*Instruction:* Would you repeat the data below exactly, taking out the images?

* * * *

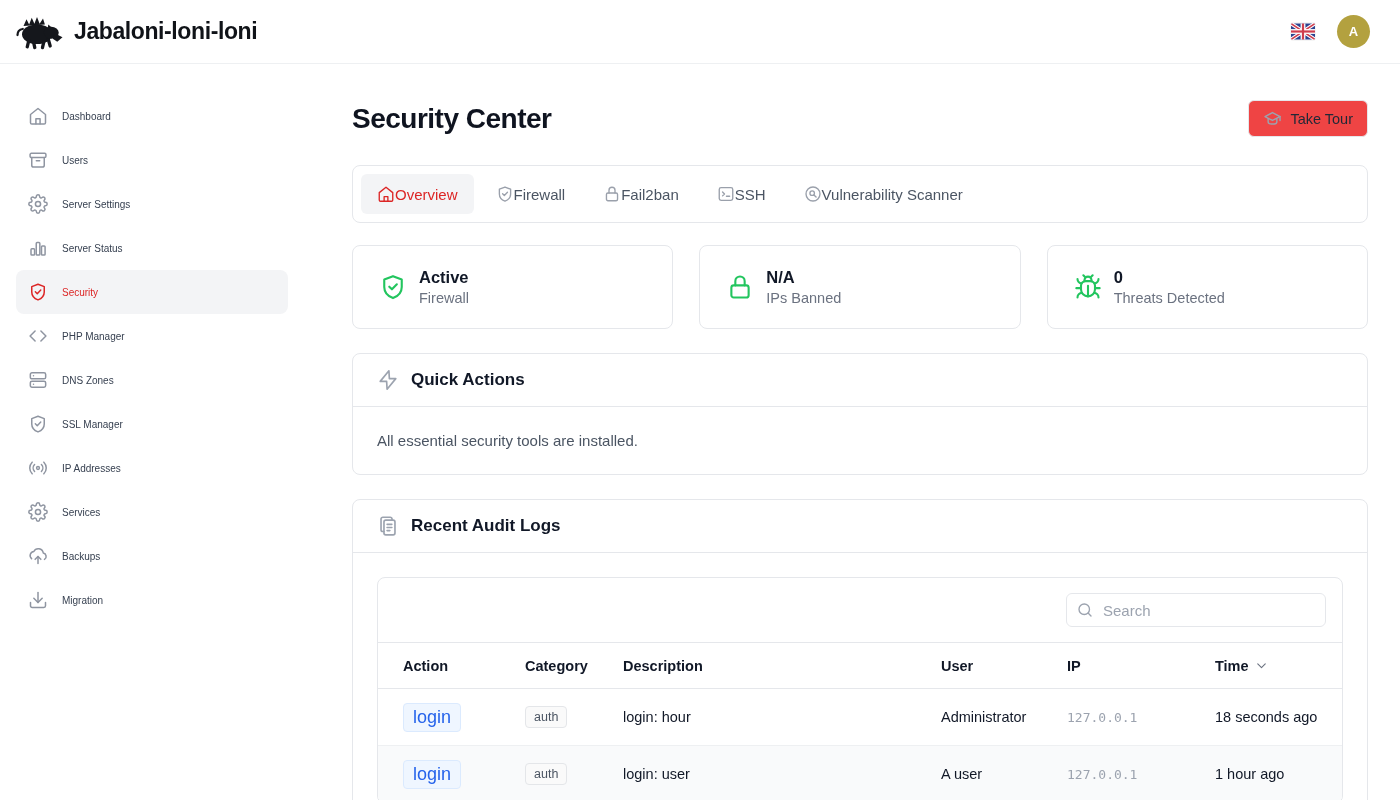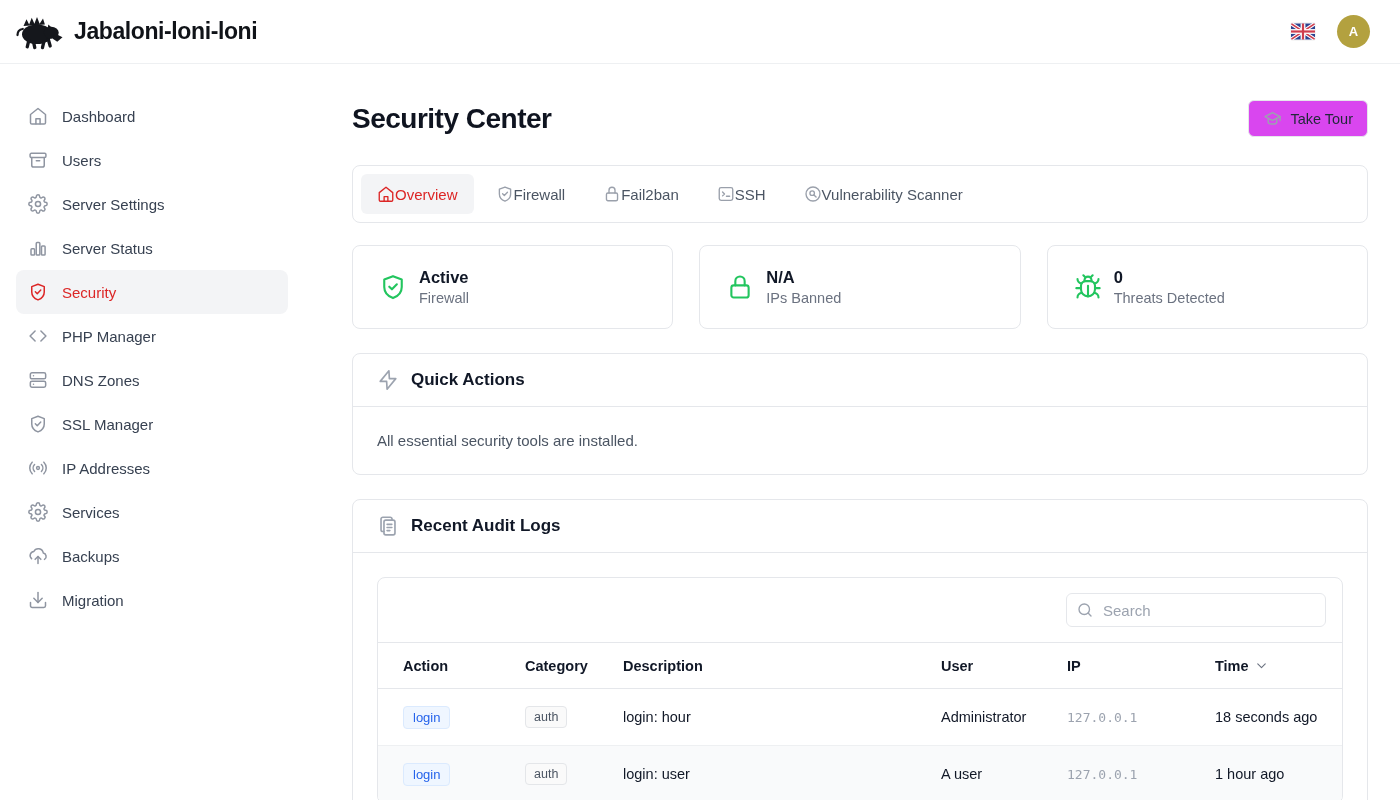--- a/index.html
+++ b/index.html
@@ -17,32 +17,32 @@
   .flag { width:24px; height:17px; border-radius:2px; overflow:hidden; display:block; cursor:pointer; box-shadow:0 0 0 1px rgba(0,0,0,.04); }
   .flag svg { display:block; width:100%; height:100%; }
   .avatar { width:33px; height:33px; border-radius:50%; background:var(--gold); color:#fff;
     font-size:13px; font-weight:700; display:flex; align-items:center; justify-content:center; cursor:pointer; }
 
   .shell { display:flex; height:736px; }
 
   
   .sidebar { width:304px; flex-shrink:0; padding:30px 16px 0; }
   .side-item { height:44px; display:flex; align-items:center; gap:14px; padding:0 12px;
-    border-radius:8px; font-size:15px; color:#374151; cursor:pointer; }
+    border-radius:8px; font-size:10px; color:#374151; cursor:pointer; }
   .side-item .s-icon { width:20px; height:20px; color:#8f95a1; display:block; }
   .side-item .s-icon svg { width:100%; height:100%; display:block; }
   .side-item.active { background:#f3f4f6; color:var(--accent); }
   .side-item.active .s-icon { color:var(--accent); }
 
   
   .main { flex:1; padding:36px 32px 0 48px; overflow:hidden; }
   .page-head { display:flex; align-items:center; justify-content:space-between; }
   h1 { margin:0; font-size:28px; font-weight:700; letter-spacing:-0.5px; color:#0f1420; }
   .tour-btn { display:flex; align-items:center; gap:8px; height:37px; padding:0 14px;
-    background:#d946ef; border:1px solid var(--border); border-radius:6px; font-size:14.5px;
+    background:#ef4444; border:1px solid var(--border); border-radius:6px; font-size:14.5px;
     color:#1f2937; cursor:pointer; font-family:inherit; }
   .btn-icon { width:19px; height:19px; color:#9ca3af; display:block; }
   .btn-icon svg, .card-icon svg, .t-icon svg, .stat-icon svg, .search-icon svg { width:100%; height:100%; display:block; }
 
   .card { background:#fff; border:1px solid var(--border); border-radius:8px; }
 
   
   .tabbar { margin-top:28px; padding:8px; display:flex; gap:6px; align-items:center; }
   .tab { display:flex; align-items:center; height:40px; padding:0 16px;
     border-radius:6px; font-size:15px; color:#4b5563; cursor:pointer; white-space:nowrap; }
@@ -82,21 +82,21 @@
     padding:0 12px; border-top:1px solid var(--border); border-bottom:1px solid var(--border);
     background:#fff; cursor:pointer; white-space:nowrap; }
   table.audit th:first-child, table.audit td:first-child { padding-left:25px; }
   table.audit tbody td { height:57px; padding:0 12px; color:#111827; }
   table.audit tbody tr { border-bottom:1px solid #eef0f2; }
   table.audit tbody tr:nth-child(even) { background:#f9fafb; }
   .th-sort { display:inline-flex; align-items:center; gap:5px; }
   .sort-icon { width:15px; height:15px; color:#6b7280; display:inline-block; }
   .sort-icon svg { width:100%; height:100%; display:block; }
 
-  .badge-action { display:inline-block; padding:3px 9px; border-radius:4px; font-size:13px;
+  .badge-action { display:inline-block; padding:3px 9px; border-radius:4px; font-size:18px;
     background:#eff6ff; color:#2563eb; border:1px solid #dbeafe; }
   .badge-cat { display:inline-block; padding:3px 8px; border-radius:4px; font-size:12.5px;
     background:#fafafa; color:#4b5563; border:1px solid #e4e6e9; }
   .ip { font-family:"DejaVu Sans Mono","Liberation Mono",monospace; font-size:13px; color:#9ca3af; }
 </style>
 </head>
 <body>
 
 <header class="topbar">
   <div class="brand">

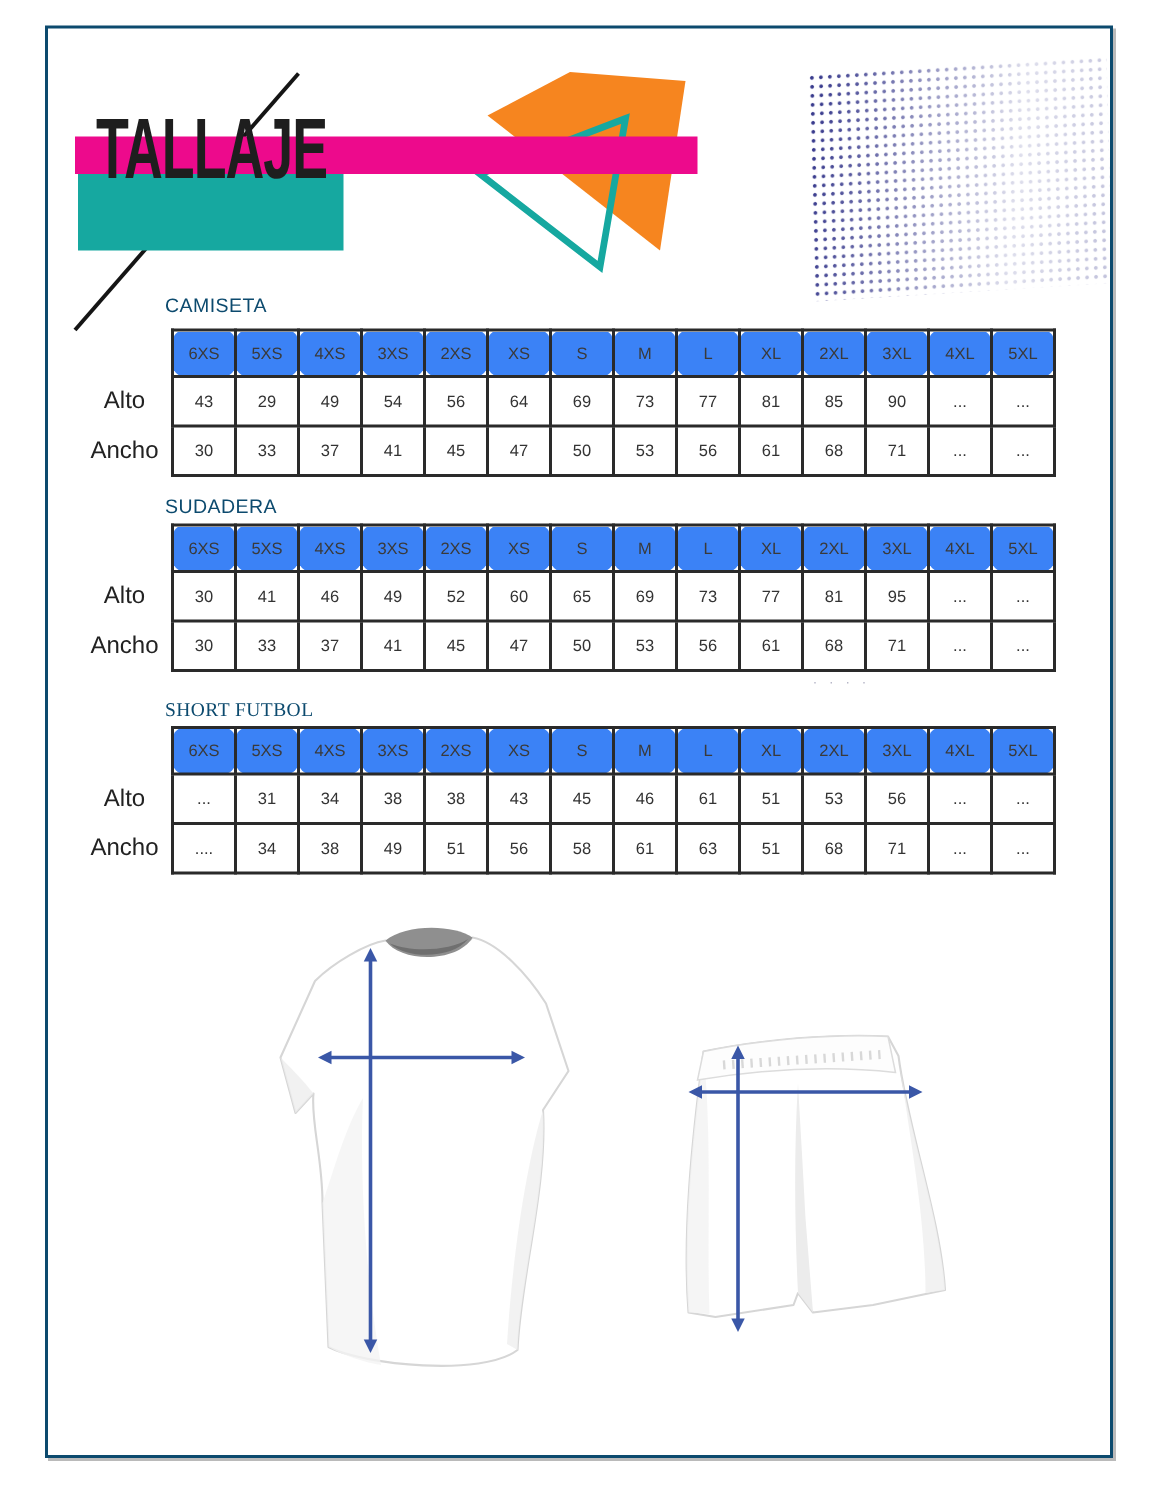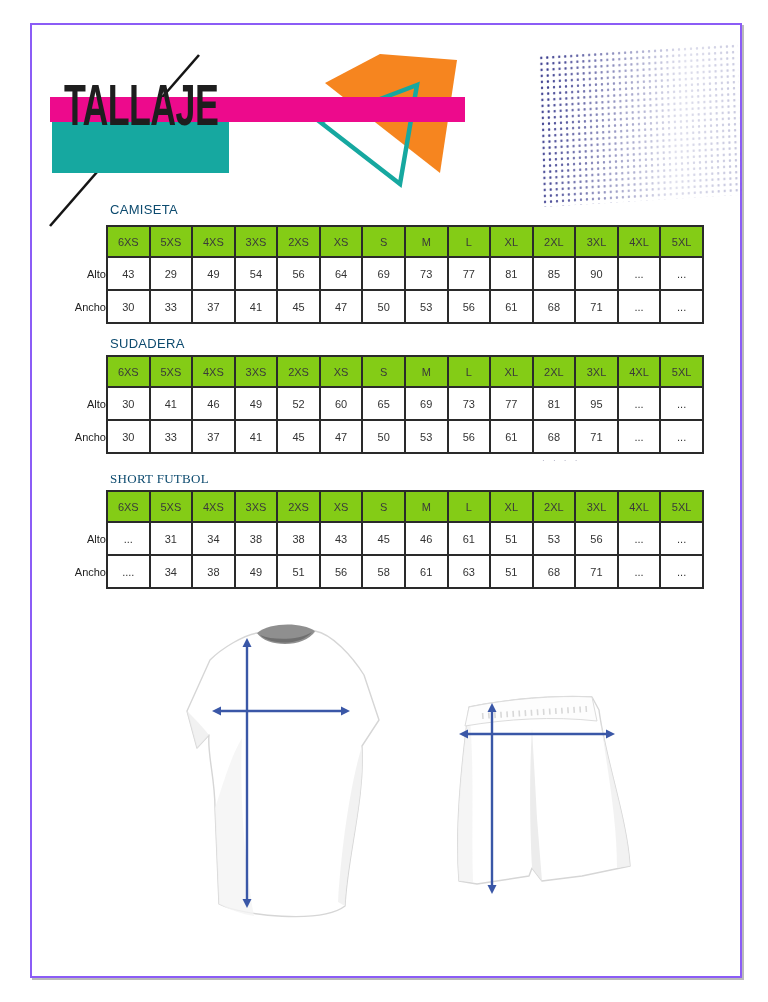--- a/index.html
+++ b/index.html
@@ -1,18 +1,18 @@
 <!DOCTYPE html>
 <html><head>
 <meta charset="utf-8">
 <style>
   html,body{margin:0;padding:0;background:#fff;width:768px;height:1002px;
     font-family:"Liberation Sans",sans-serif;-webkit-font-smoothing:antialiased;}
-  .frame{position:absolute;left:30px;top:23px;width:708px;height:951px;
-    border:2px solid #8b5cf6;background:#fff;box-shadow:2px 2px 0 rgba(130,130,130,.55);}
+  .frame{position:absolute;left:30px;top:17px;width:708px;height:951px;
+    border:2px solid #0c4a6e;background:#fff;box-shadow:2px 2px 0 rgba(130,130,130,.55);}
   .abs{position:absolute;}
 
   
   .diag-line-svg{left:10px;top:23px;width:160px;height:185px;z-index:2;}
   .tri-svg{left:280px;top:20px;width:155px;height:165px;z-index:3;}
   .pink-bar{left:18px;top:72px;width:415px;height:25px;z-index:5;}
   .teal-rect{left:20px;top:96px;width:177px;height:52px;z-index:4;}
   .page-title{left:32px;top:50px;z-index:6;font-size:56px;line-height:60px;
     font-weight:700;letter-spacing:-1px;color:#1e1e1e;
     transform:scale(0.64,1.02);transform-origin:0 0;white-space:nowrap;}
@@ -23,24 +23,24 @@
     -webkit-mask-image:linear-gradient(97deg,rgba(0,0,0,.95) 4%,rgba(0,0,0,.5) 38%,rgba(0,0,0,.16) 68%,rgba(0,0,0,.3) 100%);
     mask-image:linear-gradient(97deg,rgba(0,0,0,.95) 4%,rgba(0,0,0,.5) 38%,rgba(0,0,0,.16) 68%,rgba(0,0,0,.3) 100%);}
 
   
   .tbl-label{left:78px;font-size:13px;color:#0c4a6e;letter-spacing:.3px;z-index:2;}
   table.sizes{position:absolute;left:28px;border-collapse:collapse;table-layout:fixed;
     width:644px;background:transparent;}
   table.sizes th,table.sizes td{border:2px solid #2a2a2a;text-align:center;
     font-size:11px;font-weight:400;color:#333;background:#fff;padding:0;
     overflow:hidden;white-space:nowrap;}
-  table.sizes th{background:#84cc16;color:#3a3a3a;height:29px;}
+  table.sizes th{background:#3b82f6;color:#3a3a3a;height:29px;border-radius:8px;}
   table.sizes td{height:31px;}
-  table.sizes .rl{border:none;background:transparent;width:46px;text-align:right;
-    font-size:11px;color:#222;}
+  table.sizes .rl{border:none;background:transparent;width:46px;text-align:center;
+    padding-right:8px;font-size:16px;color:#222;}
   .stray{left:510px;top:431px;font-size:8px;color:#a9a9bd;letter-spacing:3px;z-index:1;}
 
   
   .tee-svg{left:150px;top:593px;width:200px;height:310px;}
   .shorts-svg{left:415px;top:663px;width:205px;height:212px;}
 </style>
 </head>
 <body>
 
 <div class="frame">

* * * *

*Written response:*
--- a/index.html
+++ b/index.html
@@ -17,32 +17,32 @@
   .flag { width:24px; height:17px; border-radius:2px; overflow:hidden; display:block; cursor:pointer; box-shadow:0 0 0 1px rgba(0,0,0,.04); }
   .flag svg { display:block; width:100%; height:100%; }
   .avatar { width:33px; height:33px; border-radius:50%; background:var(--gold); color:#fff;
     font-size:13px; font-weight:700; display:flex; align-items:center; justify-content:center; cursor:pointer; }
 
   .shell { display:flex; height:736px; }
 
   
   .sidebar { width:304px; flex-shrink:0; padding:30px 16px 0; }
   .side-item { height:44px; display:flex; align-items:center; gap:14px; padding:0 12px;
-    border-radius:8px; font-size:15px; color:#374151; cursor:pointer; }
+    border-radius:8px; font-size:10px; color:#374151; cursor:pointer; }
   .side-item .s-icon { width:20px; height:20px; color:#8f95a1; display:block; }
   .side-item .s-icon svg { width:100%; height:100%; display:block; }
   .side-item.active { background:#f3f4f6; color:var(--accent); }
   .side-item.active .s-icon { color:var(--accent); }
 
   
   .main { flex:1; padding:36px 32px 0 48px; overflow:hidden; }
   .page-head { display:flex; align-items:center; justify-content:space-between; }
   h1 { margin:0; font-size:28px; font-weight:700; letter-spacing:-0.5px; color:#0f1420; }
   .tour-btn { display:flex; align-items:center; gap:8px; height:37px; padding:0 14px;
-    background:#d946ef; border:1px solid var(--border); border-radius:6px; font-size:14.5px;
+    background:#ef4444; border:1px solid var(--border); border-radius:6px; font-size:14.5px;
     color:#1f2937; cursor:pointer; font-family:inherit; }
   .btn-icon { width:19px; height:19px; color:#9ca3af; display:block; }
   .btn-icon svg, .card-icon svg, .t-icon svg, .stat-icon svg, .search-icon svg { width:100%; height:100%; display:block; }
 
   .card { background:#fff; border:1px solid var(--border); border-radius:8px; }
 
   
   .tabbar { margin-top:28px; padding:8px; display:flex; gap:6px; align-items:center; }
   .tab { display:flex; align-items:center; height:40px; padding:0 16px;
     border-radius:6px; font-size:15px; color:#4b5563; cursor:pointer; white-space:nowrap; }
@@ -82,21 +82,21 @@
     padding:0 12px; border-top:1px solid var(--border); border-bottom:1px solid var(--border);
     background:#fff; cursor:pointer; white-space:nowrap; }
   table.audit th:first-child, table.audit td:first-child { padding-left:25px; }
   table.audit tbody td { height:57px; padding:0 12px; color:#111827; }
   table.audit tbody tr { border-bottom:1px solid #eef0f2; }
   table.audit tbody tr:nth-child(even) { background:#f9fafb; }
   .th-sort { display:inline-flex; align-items:center; gap:5px; }
   .sort-icon { width:15px; height:15px; color:#6b7280; display:inline-block; }
   .sort-icon svg { width:100%; height:100%; display:block; }
 
-  .badge-action { display:inline-block; padding:3px 9px; border-radius:4px; font-size:13px;
+  .badge-action { display:inline-block; padding:3px 9px; border-radius:4px; font-size:18px;
     background:#eff6ff; color:#2563eb; border:1px solid #dbeafe; }
   .badge-cat { display:inline-block; padding:3px 8px; border-radius:4px; font-size:12.5px;
     background:#fafafa; color:#4b5563; border:1px solid #e4e6e9; }
   .ip { font-family:"DejaVu Sans Mono","Liberation Mono",monospace; font-size:13px; color:#9ca3af; }
 </style>
 </head>
 <body>
 
 <header class="topbar">
   <div class="brand">

--- a/index.html
+++ b/index.html
@@ -1,18 +1,18 @@
 <!DOCTYPE html>
 <html><head>
 <meta charset="utf-8">
 <style>
   html,body{margin:0;padding:0;background:#fff;width:768px;height:1002px;
     font-family:"Liberation Sans",sans-serif;-webkit-font-smoothing:antialiased;}
-  .frame{position:absolute;left:30px;top:23px;width:708px;height:951px;
-    border:2px solid #8b5cf6;background:#fff;box-shadow:2px 2px 0 rgba(130,130,130,.55);}
+  .frame{position:absolute;left:30px;top:17px;width:708px;height:951px;
+    border:2px solid #0c4a6e;background:#fff;box-shadow:2px 2px 0 rgba(130,130,130,.55);}
   .abs{position:absolute;}
 
   
   .diag-line-svg{left:10px;top:23px;width:160px;height:185px;z-index:2;}
   .tri-svg{left:280px;top:20px;width:155px;height:165px;z-index:3;}
   .pink-bar{left:18px;top:72px;width:415px;height:25px;z-index:5;}
   .teal-rect{left:20px;top:96px;width:177px;height:52px;z-index:4;}
   .page-title{left:32px;top:50px;z-index:6;font-size:56px;line-height:60px;
     font-weight:700;letter-spacing:-1px;color:#1e1e1e;
     transform:scale(0.64,1.02);transform-origin:0 0;white-space:nowrap;}
@@ -23,24 +23,24 @@
     -webkit-mask-image:linear-gradient(97deg,rgba(0,0,0,.95) 4%,rgba(0,0,0,.5) 38%,rgba(0,0,0,.16) 68%,rgba(0,0,0,.3) 100%);
     mask-image:linear-gradient(97deg,rgba(0,0,0,.95) 4%,rgba(0,0,0,.5) 38%,rgba(0,0,0,.16) 68%,rgba(0,0,0,.3) 100%);}
 
   
   .tbl-label{left:78px;font-size:13px;color:#0c4a6e;letter-spacing:.3px;z-index:2;}
   table.sizes{position:absolute;left:28px;border-collapse:collapse;table-layout:fixed;
     width:644px;background:transparent;}
   table.sizes th,table.sizes td{border:2px solid #2a2a2a;text-align:center;
     font-size:11px;font-weight:400;color:#333;background:#fff;padding:0;
     overflow:hidden;white-space:nowrap;}
-  table.sizes th{background:#84cc16;color:#3a3a3a;height:29px;}
+  table.sizes th{background:#3b82f6;color:#3a3a3a;height:29px;border-radius:8px;}
   table.sizes td{height:31px;}
-  table.sizes .rl{border:none;background:transparent;width:46px;text-align:right;
-    font-size:11px;color:#222;}
+  table.sizes .rl{border:none;background:transparent;width:46px;text-align:center;
+    padding-right:8px;font-size:16px;color:#222;}
   .stray{left:510px;top:431px;font-size:8px;color:#a9a9bd;letter-spacing:3px;z-index:1;}
 
   
   .tee-svg{left:150px;top:593px;width:200px;height:310px;}
   .shorts-svg{left:415px;top:663px;width:205px;height:212px;}
 </style>
 </head>
 <body>
 
 <div class="frame">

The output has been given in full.